Dr Kanwal Hameed is a RACE.ED Stuart Hall Foundation Fellow, visiting from the University of Exeter.
She is an inter-disciplinary historian with a background in Middle East Studies, and currently a Postdoctoral Fellow on the Mapping Connections: China and Contemporary Development in the Middle East project. After receiving her PhD from the Institute of Arab and Islamic Affairs (IAIS) at the University of Exeter in 2022, she was a Visiting Postdoctoral Fellow at the Orient Institut Beirut.
‘Sectarian organisations are the enemy of Arabism (al-‘Uruba) and Islam!’, cautions an editorial in the August 1954 issue of Sawt Al Bahrain (Voice of Bahrain), the magazine produced by the Arab nationalist intellectual class involved in the anti-colonial movement in Bahrain. Sawt Al Bahrain was printed in Beirut and distributed at various locations - Zanzibar at its most southerly reach, and Tunisia furthest West, as well as in Sana’a, Yemen, Unaiza, Saudi Arabia and Cairo, Egypt.

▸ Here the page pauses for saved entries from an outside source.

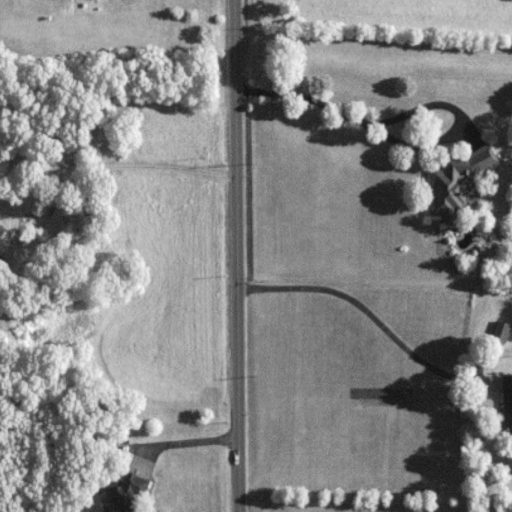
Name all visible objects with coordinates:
road: (404, 142)
road: (88, 165)
building: (455, 183)
road: (247, 255)
road: (368, 311)
building: (501, 332)
building: (507, 401)
road: (199, 439)
building: (126, 493)
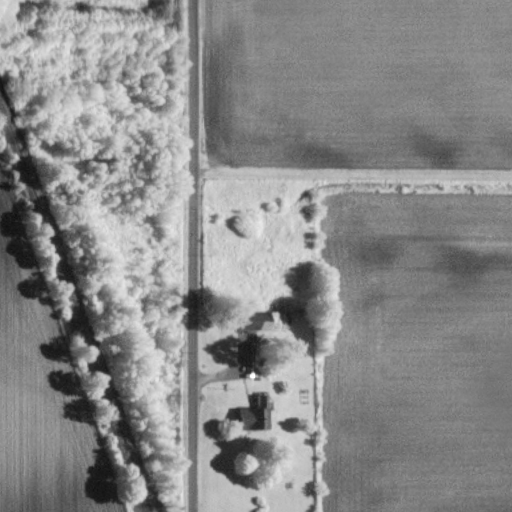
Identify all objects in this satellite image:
road: (193, 256)
railway: (77, 299)
building: (265, 320)
building: (257, 415)
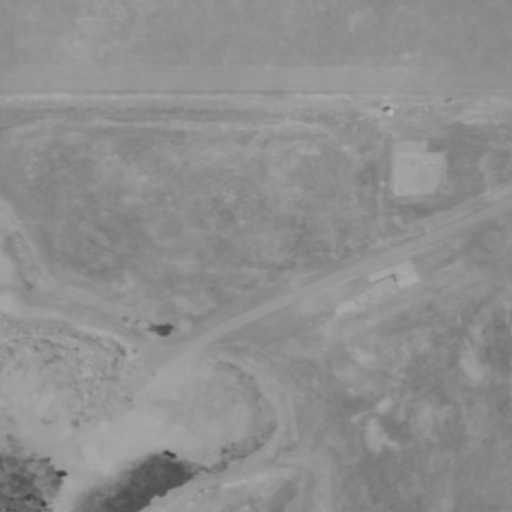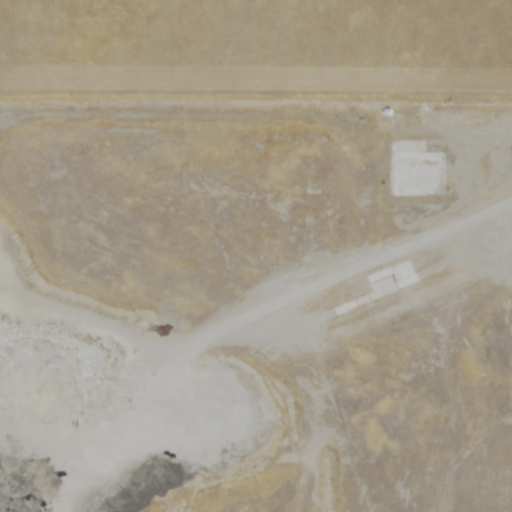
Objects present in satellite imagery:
crop: (256, 44)
road: (505, 310)
road: (426, 346)
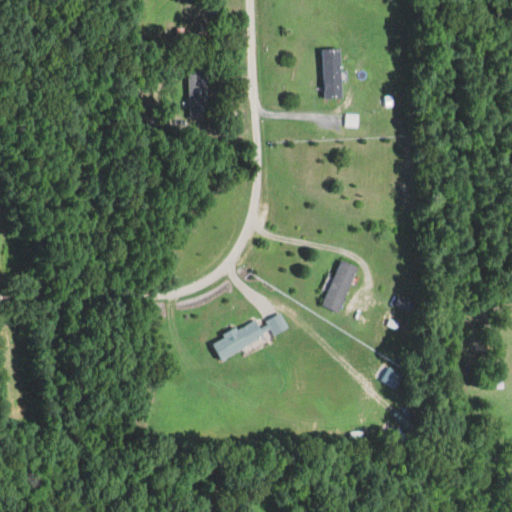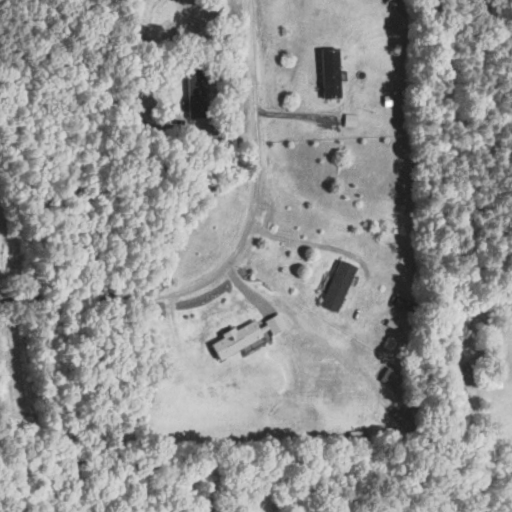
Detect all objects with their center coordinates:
building: (332, 73)
building: (197, 93)
road: (235, 248)
building: (340, 286)
building: (407, 304)
building: (277, 325)
building: (239, 340)
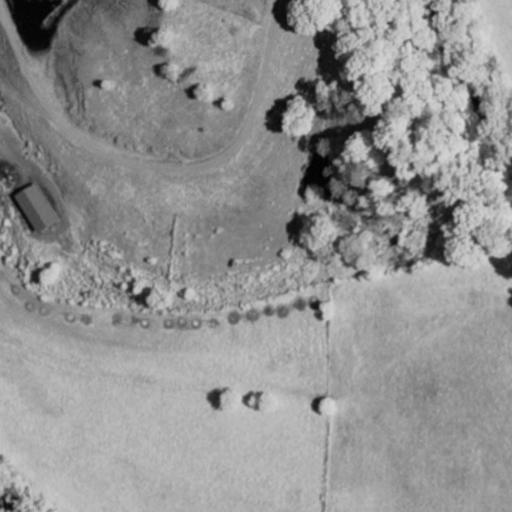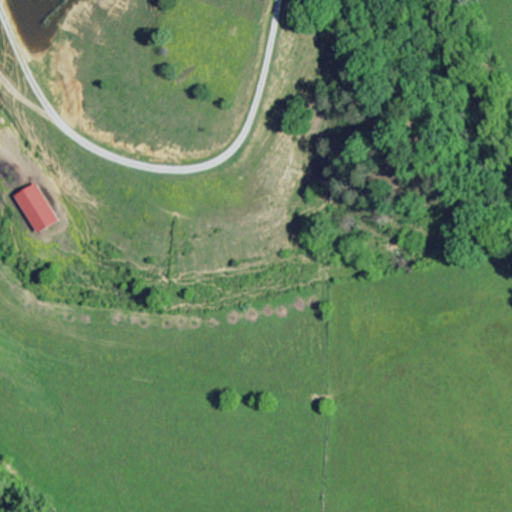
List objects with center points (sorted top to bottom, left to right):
building: (43, 209)
river: (316, 272)
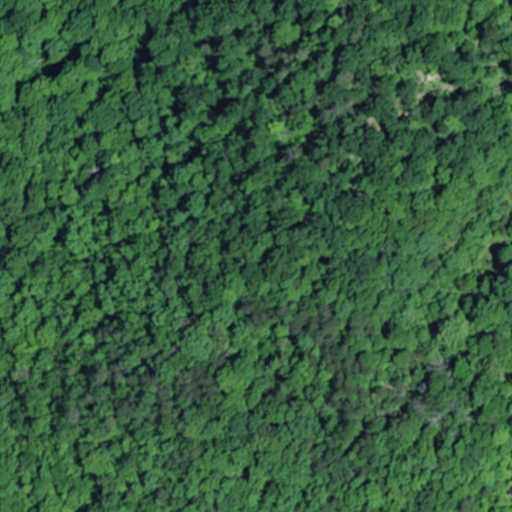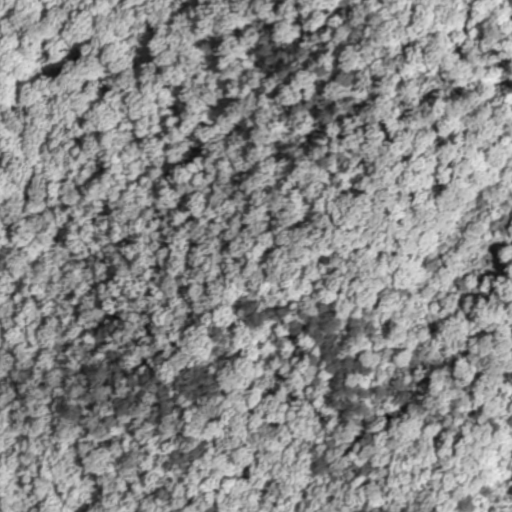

The article was responding to what is widely remembered as a period of ‘sectarian sedition’ or strife (fitna) in Bahrain between 1953 and 1954, against the backdrop of an anti-colonial struggle enfolding ethno-sectarian, class, gender, and political groupings which was taking form.
My research engages with the salience of ethno-sect and citizenship as social categories at local, national and supra-national levels in the Gulf region, while contesting that the idea of ‘continuity’ of ethno-sectarian and national division. I draw on social histories to show how ethno-sectarian and national ordering is produced and operates in particular ways that were materialised through capitalism, colonialism and state formation. Rather than stable categories, I argue that these classifications were (and are) fractured, deeply contested and often in flux. I think with Stuart Hall’s idea of race as a ‘floating signifier’ to try and unpack how different articulations of ethno-sect and racialised nationalism operated within a system of meaning, and as ‘a way of organising and meaningfully classifying the world’ of mid-20th century Bahrain.
This project is structured around two main questions. Firstly, can we think with racial difference (Stuart Hall, Cedric Robinson) and racialisation to inform our understanding of the ethno-sectarian and national system of classification in Bahrain? Secondly, what happens to this classification system through colonialism – how were sect and national identity produced, structured, and contested?